Exercise inputs Block Start

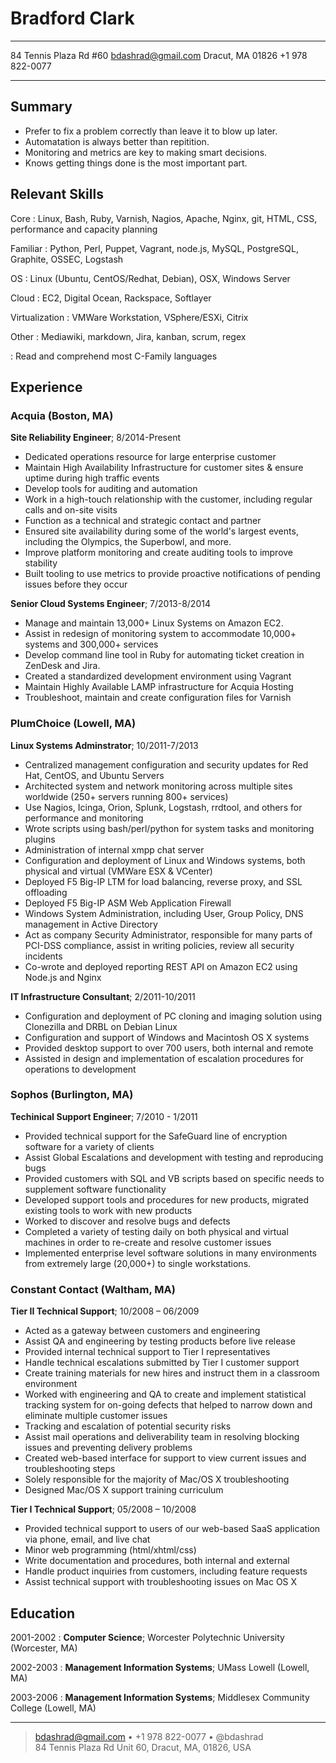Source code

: Bradford Clark
==============

-----------------------      -----------------------
84 Tennis Plaza Rd #60            bdashrad@gmail.com
Dracut, MA 01826                     +1 978 822-0077
-----------------------      -----------------------

Summary
-------
* Prefer to fix a problem correctly than leave it to blow up later.
* Automatation is always better than repitition.
* Monitoring and metrics are key to making smart decisions.
* Knows getting things done is the most important part.

Relevant Skills
---------------

Core
:   Linux, Bash, Ruby, Varnish, Nagios, Apache, Nginx, git, HTML, CSS,
    performance and capacity planning

Familiar
:   Python, Perl, Puppet, Vagrant, node.js, MySQL, PostgreSQL, Graphite, OSSEC,
    Logstash

OS
:   Linux (Ubuntu, CentOS/Redhat, Debian), OSX, Windows Server

Cloud
:   EC2, Digital Ocean, Rackspace, Softlayer

Virtualization
:   VMWare Workstation, VSphere/ESXi, Citrix

Other
:   Mediawiki, markdown, Jira, kanban, scrum, regex

:   Read and comprehend most C-Family languages

Experience
----------

### Acquia (Boston, MA)
**Site Reliability Engineer**; 8/2014-Present

  * Dedicated operations resource for large enterprise customer
  * Maintain High Availability Infrastructure for customer sites & ensure uptime
    during high traffic events
  * Develop tools for auditing and automation
  * Work in a high-touch relationship with the customer, including regular calls
    and on-site visits
  * Function as a technical and strategic contact and partner
  * Ensured site availability during some of the world's largest events,
    including the Olympics, the Superbowl, and more.
  * Improve platform monitoring and create auditing tools to improve stability
  * Built tooling to use metrics to provide proactive notifications of pending
    issues before they occur

**Senior Cloud Systems Engineer**; 7/2013-8/2014

  * Manage and maintain 13,000+ Linux Systems on Amazon EC2.
  * Assist in redesign of monitoring system to accommodate 10,000+ systems and
    300,000+ services
  * Develop command line tool in Ruby for automating ticket creation in ZenDesk
    and Jira.
  * Created a standardized development environment using Vagrant
  * Maintain Highly Available LAMP infrastructure for Acquia Hosting
  * Troubleshoot, maintain and create configuration files for Varnish

### PlumChoice (Lowell, MA)
**Linux Systems Adminstrator**; 10/2011-7/2013

  * Centralized management configuration and security updates for Red Hat,
    CentOS, and Ubuntu Servers
  * Architected system and network monitoring across multiple sites worldwide
    (250+ servers running 800+ services)
  * Use Nagios, Icinga, Orion, Splunk, Logstash, rrdtool, and others for
    performance and monitoring
  * Wrote scripts using bash/perl/python for system tasks and monitoring plugins
  * Administration of internal xmpp chat server
  * Configuration and deployment of Linux and Windows systems, both physical and
    virtual (VMWare ESX & VCenter)
  * Deployed F5 Big-IP LTM for load balancing, reverse proxy, and SSL offloading
  * Deployed F5 Big-IP ASM Web Application Firewall
  * Windows System Administration, including User, Group Policy, DNS management
    in Active Directory
  * Act as company Security Administrator, responsible for many parts of PCI-DSS
    compliance, assist in writing policies, review all security incidents
  * Co-wrote and deployed reporting REST API on Amazon EC2 using Node.js and
    Nginx

**IT Infrastructure Consultant**; 2/2011-10/2011

  * Configuration and deployment of PC cloning and imaging solution using
    Clonezilla and DRBL on Debian Linux
  * Configuration and support of Windows and Macintosh OS X systems
  * Provided desktop support to over 700 users, both internal and remote
  * Assisted in design and implementation of escalation procedures for
    operations to development

### Sophos (Burlington, MA)
**Techinical Support Engineer**; 7/2010 - 1/2011

  * Provided technical support for the SafeGuard line of encryption software for
    a variety of clients
  * Assist Global Escalations and development with testing and reproducing bugs
  * Provided customers with SQL and VB scripts based on specific needs to
    supplement software functionality
  * Developed support tools and procedures for new products, migrated existing
    tools to work with new products
  * Worked to discover and resolve bugs and defects
  * Completed a variety of testing daily on both physical and virtual machines
    in order to re-create and resolve customer issues
  * Implemented enterprise level software solutions in many environments from
    extremely large (20,000+) to single workstations.


### Constant Contact (Waltham, MA)
**Tier II Technical Support**; 10/2008 – 06/2009
  * Acted as a gateway between customers and engineering
  * Assist QA and engineering by testing products before live release
  * Provided internal technical support to Tier I representatives
  * Handle technical escalations submitted by Tier I customer support
  * Create training materials for new hires and instruct them in a classroom
    environment
  * Worked with engineering and QA to create and implement statistical tracking
    system for on-going defects that helped to narrow down and eliminate
    multiple customer issues
  * Tracking and escalation of potential security risks
  * Assist mail operations and deliverability team in resolving blocking issues
    and preventing delivery problems
  * Created web-based interface for support to view current issues and
    troubleshooting steps
  * Solely responsible for the majority of Mac/OS X troubleshooting
  * Designed Mac/OS X support training curriculum

**Tier I Technical Support**; 05/2008 – 10/2008
  * Provided technical support to users of our web-based SaaS application via
    phone, email, and live chat
  * Minor web programming (html/xhtml/css)
  * Write documentation and procedures, both internal and external
  * Handle product inquiries from customers, including feature requests
  * Assist technical support with troubleshooting issues on Mac OS X


Education
---------

2001-2002
:   **Computer Science**; Worcester Polytechnic University (Worcester, MA)

2002-2003
:   **Management Information Systems**; UMass Lowell (Lowell, MA)

2003-2006
:   **Management Information Systems**; Middlesex Community College (Lowell, MA)

----

> <bdashrad@gmail.com> • +1 978 822-0077 • @bdashrad \
> 84 Tennis Plaza Rd Unit 60, Dracut, MA, 01826, USA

Exercise inputs Block End

> Assigned task
Transcribe the listing verbatim, pictures excluded.

> Answer space
Source code

: Bradford Clark
==============

-----------------------      -----------------------
84 Tennis Plaza Rd #60            bdashrad@gmail.com
Dracut, MA 01826                     +1 978 822-0077
-----------------------      -----------------------

Summary
-------
* Prefer to fix a problem correctly than leave it to blow up later.
* Automatation is always better than repitition.
* Monitoring and metrics are key to making smart decisions.
* Knows getting things done is the most important part.

Relevant Skills
---------------

Core
:   Linux, Bash, Ruby, Varnish, Nagios, Apache, Nginx, git, HTML, CSS,
    performance and capacity planning

Familiar
:   Python, Perl, Puppet, Vagrant, node.js, MySQL, PostgreSQL, Graphite, OSSEC,
    Logstash

OS
:   Linux (Ubuntu, CentOS/Redhat, Debian), OSX, Windows Server

Cloud
:   EC2, Digital Ocean, Rackspace, Softlayer

Virtualization
:   VMWare Workstation, VSphere/ESXi, Citrix

Other
:   Mediawiki, markdown, Jira, kanban, scrum, regex

:   Read and comprehend most C-Family languages

Experience
----------

### Acquia (Boston, MA)
**Site Reliability Engineer**; 8/2014-Present

  * Dedicated operations resource for large enterprise customer
  * Maintain High Availability Infrastructure for customer sites & ensure uptime
    during high traffic events
  * Develop tools for auditing and automation
  * Work in a high-touch relationship with the customer, including regular calls
    and on-site visits
  * Function as a technical and strategic contact and partner
  * Ensured site availability during some of the world's largest events,
    including the Olympics, the Superbowl, and more.
  * Improve platform monitoring and create auditing tools to improve stability
  * Built tooling to use metrics to provide proactive notifications of pending
    issues before they occur

**Senior Cloud Systems Engineer**; 7/2013-8/2014

  * Manage and maintain 13,000+ Linux Systems on Amazon EC2.
  * Assist in redesign of monitoring system to accommodate 10,000+ systems and
    300,000+ services
  * Develop command line tool in Ruby for automating ticket creation in ZenDesk
    and Jira.
  * Created a standardized development environment using Vagrant
  * Maintain Highly Available LAMP infrastructure for Acquia Hosting
  * Troubleshoot, maintain and create configuration files for Varnish

### PlumChoice (Lowell, MA)
**Linux Systems Adminstrator**; 10/2011-7/2013

  * Centralized management configuration and security updates for Red Hat,
    CentOS, and Ubuntu Servers
  * Architected system and network monitoring across multiple sites worldwide
    (250+ servers running 800+ services)
  * Use Nagios, Icinga, Orion, Splunk, Logstash, rrdtool, and others for
    performance and monitoring
  * Wrote scripts using bash/perl/python for system tasks and monitoring plugins
  * Administration of internal xmpp chat server
  * Configuration and deployment of Linux and Windows systems, both physical and
    virtual (VMWare ESX & VCenter)
  * Deployed F5 Big-IP LTM for load balancing, reverse proxy, and SSL offloading
  * Deployed F5 Big-IP ASM Web Application Firewall
  * Windows System Administration, including User, Group Policy, DNS management
    in Active Directory
  * Act as company Security Administrator, responsible for many parts of PCI-DSS
    compliance, assist in writing policies, review all security incidents
  * Co-wrote and deployed reporting REST API on Amazon EC2 using Node.js and
    Nginx

**IT Infrastructure Consultant**; 2/2011-10/2011

  * Configuration and deployment of PC cloning and imaging solution using
    Clonezilla and DRBL on Debian Linux
  * Configuration and support of Windows and Macintosh OS X systems
  * Provided desktop support to over 700 users, both internal and remote
  * Assisted in design and implementation of escalation procedures for
    operations to development

### Sophos (Burlington, MA)
**Techinical Support Engineer**; 7/2010 - 1/2011

  * Provided technical support for the SafeGuard line of encryption software for
    a variety of clients
  * Assist Global Escalations and development with testing and reproducing bugs
  * Provided customers with SQL and VB scripts based on specific needs to
    supplement software functionality
  * Developed support tools and procedures for new products, migrated existing
    tools to work with new products
  * Worked to discover and resolve bugs and defects
  * Completed a variety of testing daily on both physical and virtual machines
    in order to re-create and resolve customer issues
  * Implemented enterprise level software solutions in many environments from
    extremely large (20,000+) to single workstations.


### Constant Contact (Waltham, MA)
**Tier II Technical Support**; 10/2008 – 06/2009
  * Acted as a gateway between customers and engineering
  * Assist QA and engineering by testing products before live release
  * Provided internal technical support to Tier I representatives
  * Handle technical escalations submitted by Tier I customer support
  * Create training materials for new hires and instruct them in a classroom
    environment
  * Worked with engineering and QA to create and implement statistical tracking
    system for on-going defects that helped to narrow down and eliminate
    multiple customer issues
  * Tracking and escalation of potential security risks
  * Assist mail operations and deliverability team in resolving blocking issues
    and preventing delivery problems
  * Created web-based interface for support to view current issues and
    troubleshooting steps
  * Solely responsible for the majority of Mac/OS X troubleshooting
  * Designed Mac/OS X support training curriculum

**Tier I Technical Support**; 05/2008 – 10/2008
  * Provided technical support to users of our web-based SaaS application via
    phone, email, and live chat
  * Minor web programming (html/xhtml/css)
  * Write documentation and procedures, both internal and external
  * Handle product inquiries from customers, including feature requests
  * Assist technical support with troubleshooting issues on Mac OS X


Education
---------

2001-2002
:   **Computer Science**; Worcester Polytechnic University (Worcester, MA)

2002-2003
:   **Management Information Systems**; UMass Lowell (Lowell, MA)

2003-2006
:   **Management Information Systems**; Middlesex Community College (Lowell, MA)

----

> <bdashrad@gmail.com> • +1 978 822-0077 • @bdashrad \
> 84 Tennis Plaza Rd Unit 60, Dracut, MA, 01826, USA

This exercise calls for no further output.